Note: Model 1: Crude (n = 329).

Model 2: Model 1 + mean kcal (total energy between puberty until 2 years after menarche onset), BMI Z-score at 2 years after menarche onset, age at menarche and age at DXA and birthweight (n = 329).

Model 3: Model 2 + maternal education (n = 325).

aP < 0.05.

Our sensitivity analysis, restricting the final models to girls with 2 or more 24HR, showed similar results. In the fully adjusted models, we observed an inverse association of AFGV with isoflavone intake (Q4 vs. Q1: ß: −28.4 cm3; 95% CI: −59.0, −3.1) and total phytoestrogen intake (Q4 vs. Q1: ß: −33.1; 95% CI: −64.8, −1.3).

Our results suggest that girls with the highest quartile of total isoflavone and total phytoestrogen intake have significantly lower levels of AFGV than girls with a lower intake. The estimated total phytoestrogen intake of the girls during the two years postmenarche was on average 1 mg/day (80% provided by isoflavone), similar to other Western countries where the average isoflavone intake is less than 2 mg/day (26). These values are much lower than those reported in Asian countries, where intake ranges between 20 and 50 mg/day, mainly due to the high consumption of soy and derived products (27).

Several epidemiologic studies have suggested an inverse association between soy/isoflavone intake and breast cancer; however, few have evaluated the effect when exposure occurs early in life. “The Shanghai Breast Cancer Study” found that women who reported a higher soy intake during adolescence (13–15 years) had a significantly lower risk of developing breast cancer [Q5 vs. Q1 OR: 0.51; 95% CI (0.40–0.65)], even after adjusting for reported soy intake during adulthood (8). Korde and colleagues (2009) found in Asian American women that high soy consumption during childhood (5–11 years) decreased the risk of developing breast cancer by approximately 60% [RR: 0.40; 95% CI (0.18–0.86)], and the effect was not attenuated after adjusting for dietary soy intake during adolescence or adulthood (28). Similar results were observed in Chinese, Japanese, and Filipino women, where the greater the consumption of tofu during adolescence decreased the risk of developing breast cancer [>4 times/week: OR 0.51, 95% CI (0.31–0.84)]. Furthermore, this effect was higher if consumption persisted into adulthood (9). In addition, a study performed in Canada (a Western population, with low intake of phytoestrogens) observed an inverse association with isoflavones, lignans, and total phytoestrogen intake during adolescence (10–15 years) and breast cancer. Particularly, they found that high consumption of lignans during adolescence reduced the risk of breast cancer [OR (Q4 vs. Q1): 0.74, 95% CI (0.64–0.85); ref. 29]. These studies support the hypothesis that intake of phytoestrogen during adolescence might be beneficial for breast cancer prevention, a period in which undifferentiated breast tissue is particularly vulnerable to carcinogenesis (1). However, most of these observations are obtained in the Asian population, where the intake of phytoestrogens is high (20–50 mg/day; ref. 27).

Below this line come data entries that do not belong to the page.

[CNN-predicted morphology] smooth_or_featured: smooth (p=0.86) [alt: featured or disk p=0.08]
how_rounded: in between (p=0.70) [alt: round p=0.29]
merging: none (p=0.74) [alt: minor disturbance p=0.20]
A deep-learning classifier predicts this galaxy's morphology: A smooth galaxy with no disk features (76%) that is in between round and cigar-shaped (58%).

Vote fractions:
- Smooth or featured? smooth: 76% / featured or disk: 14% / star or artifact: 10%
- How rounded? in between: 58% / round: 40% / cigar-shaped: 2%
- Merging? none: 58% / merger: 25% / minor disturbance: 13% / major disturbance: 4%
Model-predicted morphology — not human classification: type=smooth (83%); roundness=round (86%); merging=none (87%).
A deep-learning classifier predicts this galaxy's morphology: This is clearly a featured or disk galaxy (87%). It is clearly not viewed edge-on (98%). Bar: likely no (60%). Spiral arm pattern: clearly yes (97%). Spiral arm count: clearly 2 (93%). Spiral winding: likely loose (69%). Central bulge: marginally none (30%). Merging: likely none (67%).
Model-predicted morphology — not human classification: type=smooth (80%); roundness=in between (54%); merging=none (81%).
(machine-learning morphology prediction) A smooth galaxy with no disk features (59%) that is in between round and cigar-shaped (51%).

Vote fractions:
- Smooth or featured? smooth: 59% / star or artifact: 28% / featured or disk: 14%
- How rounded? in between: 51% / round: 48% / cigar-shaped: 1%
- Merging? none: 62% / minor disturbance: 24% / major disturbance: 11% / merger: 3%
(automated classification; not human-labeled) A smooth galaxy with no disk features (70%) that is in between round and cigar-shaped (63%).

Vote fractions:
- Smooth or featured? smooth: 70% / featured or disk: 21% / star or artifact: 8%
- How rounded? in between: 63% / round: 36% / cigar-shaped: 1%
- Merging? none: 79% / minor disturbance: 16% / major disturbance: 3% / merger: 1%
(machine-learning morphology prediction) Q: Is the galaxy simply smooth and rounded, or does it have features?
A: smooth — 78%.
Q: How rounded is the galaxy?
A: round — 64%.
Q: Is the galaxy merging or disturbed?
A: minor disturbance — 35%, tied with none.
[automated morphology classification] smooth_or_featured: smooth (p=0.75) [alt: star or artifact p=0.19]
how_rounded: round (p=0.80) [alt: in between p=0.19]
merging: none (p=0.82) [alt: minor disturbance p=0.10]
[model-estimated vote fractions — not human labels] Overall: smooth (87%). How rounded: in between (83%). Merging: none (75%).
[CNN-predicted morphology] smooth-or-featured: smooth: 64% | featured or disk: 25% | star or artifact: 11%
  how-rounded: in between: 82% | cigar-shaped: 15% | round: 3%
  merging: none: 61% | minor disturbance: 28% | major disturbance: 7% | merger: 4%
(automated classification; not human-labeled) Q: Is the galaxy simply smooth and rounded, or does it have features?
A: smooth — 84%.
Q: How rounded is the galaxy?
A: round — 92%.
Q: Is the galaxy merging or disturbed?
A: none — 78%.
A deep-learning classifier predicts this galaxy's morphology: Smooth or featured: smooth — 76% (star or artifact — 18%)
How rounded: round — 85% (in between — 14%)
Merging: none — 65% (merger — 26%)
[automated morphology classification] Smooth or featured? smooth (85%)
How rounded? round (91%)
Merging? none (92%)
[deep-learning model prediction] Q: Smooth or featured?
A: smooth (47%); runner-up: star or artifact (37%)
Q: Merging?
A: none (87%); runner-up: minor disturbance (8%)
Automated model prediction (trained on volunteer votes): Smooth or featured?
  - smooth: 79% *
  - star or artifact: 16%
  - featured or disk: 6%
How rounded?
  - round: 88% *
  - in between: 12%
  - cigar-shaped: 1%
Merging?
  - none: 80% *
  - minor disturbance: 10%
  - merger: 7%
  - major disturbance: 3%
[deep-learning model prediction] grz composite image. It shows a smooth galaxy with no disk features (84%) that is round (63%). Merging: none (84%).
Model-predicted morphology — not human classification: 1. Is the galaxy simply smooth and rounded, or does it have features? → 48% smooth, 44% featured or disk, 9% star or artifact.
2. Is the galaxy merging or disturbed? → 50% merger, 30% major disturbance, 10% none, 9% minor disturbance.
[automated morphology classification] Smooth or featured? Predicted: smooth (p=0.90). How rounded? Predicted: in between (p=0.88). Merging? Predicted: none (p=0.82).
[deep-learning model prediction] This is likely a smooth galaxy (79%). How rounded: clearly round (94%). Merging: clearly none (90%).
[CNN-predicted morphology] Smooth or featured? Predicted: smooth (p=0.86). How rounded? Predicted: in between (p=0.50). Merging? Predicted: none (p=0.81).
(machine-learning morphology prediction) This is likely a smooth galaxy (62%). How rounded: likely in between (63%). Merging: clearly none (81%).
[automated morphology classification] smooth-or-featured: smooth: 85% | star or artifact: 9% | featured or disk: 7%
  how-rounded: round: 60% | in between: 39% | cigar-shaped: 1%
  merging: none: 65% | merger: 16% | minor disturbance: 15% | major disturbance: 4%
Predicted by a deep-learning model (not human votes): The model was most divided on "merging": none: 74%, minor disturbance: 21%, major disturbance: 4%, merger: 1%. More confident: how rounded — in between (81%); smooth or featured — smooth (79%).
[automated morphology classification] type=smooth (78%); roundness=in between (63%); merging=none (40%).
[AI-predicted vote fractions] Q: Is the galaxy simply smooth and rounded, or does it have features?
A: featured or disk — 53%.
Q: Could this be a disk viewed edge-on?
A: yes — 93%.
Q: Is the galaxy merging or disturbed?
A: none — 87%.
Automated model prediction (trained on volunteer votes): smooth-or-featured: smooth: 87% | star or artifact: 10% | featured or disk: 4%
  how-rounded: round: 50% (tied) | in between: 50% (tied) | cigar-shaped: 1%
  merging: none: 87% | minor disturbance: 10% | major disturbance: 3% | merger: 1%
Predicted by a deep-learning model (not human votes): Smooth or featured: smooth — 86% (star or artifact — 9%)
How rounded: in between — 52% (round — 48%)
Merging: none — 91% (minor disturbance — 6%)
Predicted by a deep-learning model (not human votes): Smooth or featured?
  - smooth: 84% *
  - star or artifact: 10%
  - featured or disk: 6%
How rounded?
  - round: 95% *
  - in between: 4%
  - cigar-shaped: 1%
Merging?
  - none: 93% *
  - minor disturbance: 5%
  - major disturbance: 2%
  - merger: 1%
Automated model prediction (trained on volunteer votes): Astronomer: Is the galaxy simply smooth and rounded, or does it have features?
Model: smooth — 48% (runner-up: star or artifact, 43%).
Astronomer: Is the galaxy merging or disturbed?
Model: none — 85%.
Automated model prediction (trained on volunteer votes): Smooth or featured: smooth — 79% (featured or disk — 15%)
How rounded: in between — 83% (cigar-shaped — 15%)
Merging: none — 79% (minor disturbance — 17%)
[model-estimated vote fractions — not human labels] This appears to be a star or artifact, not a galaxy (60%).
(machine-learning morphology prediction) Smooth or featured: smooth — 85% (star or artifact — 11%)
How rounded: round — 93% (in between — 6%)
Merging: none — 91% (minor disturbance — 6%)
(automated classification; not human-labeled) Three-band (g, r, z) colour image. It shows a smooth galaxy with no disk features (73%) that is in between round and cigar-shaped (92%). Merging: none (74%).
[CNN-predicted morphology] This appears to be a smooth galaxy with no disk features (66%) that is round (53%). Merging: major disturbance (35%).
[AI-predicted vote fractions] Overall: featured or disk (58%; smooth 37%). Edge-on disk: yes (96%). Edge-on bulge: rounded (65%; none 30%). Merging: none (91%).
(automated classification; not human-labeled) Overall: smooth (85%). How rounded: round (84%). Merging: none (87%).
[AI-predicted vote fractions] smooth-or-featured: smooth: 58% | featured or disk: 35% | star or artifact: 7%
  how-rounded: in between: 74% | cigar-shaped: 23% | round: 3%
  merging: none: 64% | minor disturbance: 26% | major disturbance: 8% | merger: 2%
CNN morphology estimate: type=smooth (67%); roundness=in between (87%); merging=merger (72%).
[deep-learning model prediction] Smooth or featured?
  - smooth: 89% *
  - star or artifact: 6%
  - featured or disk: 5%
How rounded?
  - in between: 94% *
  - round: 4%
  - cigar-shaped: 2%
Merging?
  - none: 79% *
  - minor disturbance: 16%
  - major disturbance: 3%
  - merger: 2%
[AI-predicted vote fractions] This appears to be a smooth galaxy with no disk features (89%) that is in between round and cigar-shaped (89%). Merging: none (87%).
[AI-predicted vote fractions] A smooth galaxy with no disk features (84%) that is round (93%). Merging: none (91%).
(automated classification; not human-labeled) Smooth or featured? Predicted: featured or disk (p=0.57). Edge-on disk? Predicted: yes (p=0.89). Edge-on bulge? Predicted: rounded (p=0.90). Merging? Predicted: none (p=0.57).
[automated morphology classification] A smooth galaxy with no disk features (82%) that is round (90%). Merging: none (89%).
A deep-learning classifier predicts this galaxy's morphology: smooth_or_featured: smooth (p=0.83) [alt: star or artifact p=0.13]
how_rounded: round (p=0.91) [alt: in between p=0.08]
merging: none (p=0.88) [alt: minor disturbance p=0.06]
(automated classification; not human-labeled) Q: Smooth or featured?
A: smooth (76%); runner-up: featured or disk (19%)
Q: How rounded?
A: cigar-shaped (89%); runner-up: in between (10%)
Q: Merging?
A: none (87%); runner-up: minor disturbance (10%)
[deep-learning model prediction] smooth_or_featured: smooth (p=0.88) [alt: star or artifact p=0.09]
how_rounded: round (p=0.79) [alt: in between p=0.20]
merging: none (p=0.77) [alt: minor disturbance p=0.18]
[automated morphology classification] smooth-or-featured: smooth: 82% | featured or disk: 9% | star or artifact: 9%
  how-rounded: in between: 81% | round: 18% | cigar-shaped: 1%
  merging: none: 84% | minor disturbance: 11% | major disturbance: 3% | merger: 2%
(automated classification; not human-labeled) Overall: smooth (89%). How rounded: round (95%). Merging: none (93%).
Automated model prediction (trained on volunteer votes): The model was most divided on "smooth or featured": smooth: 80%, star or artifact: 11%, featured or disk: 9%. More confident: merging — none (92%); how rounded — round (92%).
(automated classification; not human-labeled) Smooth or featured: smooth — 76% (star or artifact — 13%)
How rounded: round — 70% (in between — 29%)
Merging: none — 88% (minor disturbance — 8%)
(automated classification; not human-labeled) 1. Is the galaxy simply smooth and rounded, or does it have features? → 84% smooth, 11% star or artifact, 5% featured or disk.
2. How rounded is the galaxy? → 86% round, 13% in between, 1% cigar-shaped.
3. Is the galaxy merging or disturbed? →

Observational studies assessing the intake of phytoestrogens and BD are limited and restricted to adult populations. Data from 406 adult women belonging to two cohorts in Singapore observed that higher intake of soy protein and isoflavones (highest quartile of intake vs. lowest quartile) was inversely associated with women with a high-risk parenchymal pattern (pattern IV and V according to Tabar's classification system; ref. 30) compared withj women with a low-risk pattern [pattern I; OR 0.41, 95% CI (0.18–0.94); ref. 31). In contrast, a study carried out in Hawaii (2001) observed a positive association between soy intake (mean age 53.9 and SD 10.1) and % FGV (>34.8 g: 33.4% vs. >6.7 g: 30.0%, P = 0.04) and a nonsignificant negative trend with AFGV after adjusting for BMI, energy, age, and parity (a difference of 18 cm3 between Q4 vs. Q1; ref. 32). Randomized clinical trials to evaluate the consumption of phytoestrogens and BD are not conclusive. A meta-analysis of randomized clinical trials (5 trials, n = 519) evaluating the effect of isoflavones and BD in pre- and postmenopausal Western women showed no association in postmenopausal women and in premenopausal women, only a modest, nonsignificant increase in %FGV (12). The main limitation of this meta-analysis is that despite considering intakes of isoflavones equivalent to or higher than those reported in Asian populations (40–120 mg/day), the duration of exposure to the isoflavones measured was short (6 months–3 years). In other study, a double-blind clinical trial was conducted in adult premenopausal women [multiethnic cohort (38% Caucasian)] who were supplemented with 100 mg of isoflavones over 12 months to match the intakes of Asian populations and analyze its association with mammographic BD. No significant changes were found in the mammographic densities (%FGV and AFGV). However, the small sample size (n = 34) limits the power to detect significant changes, and the short duration of the intervention does not permit evaluation of the effect of consuming isoflavones sustained over time (33).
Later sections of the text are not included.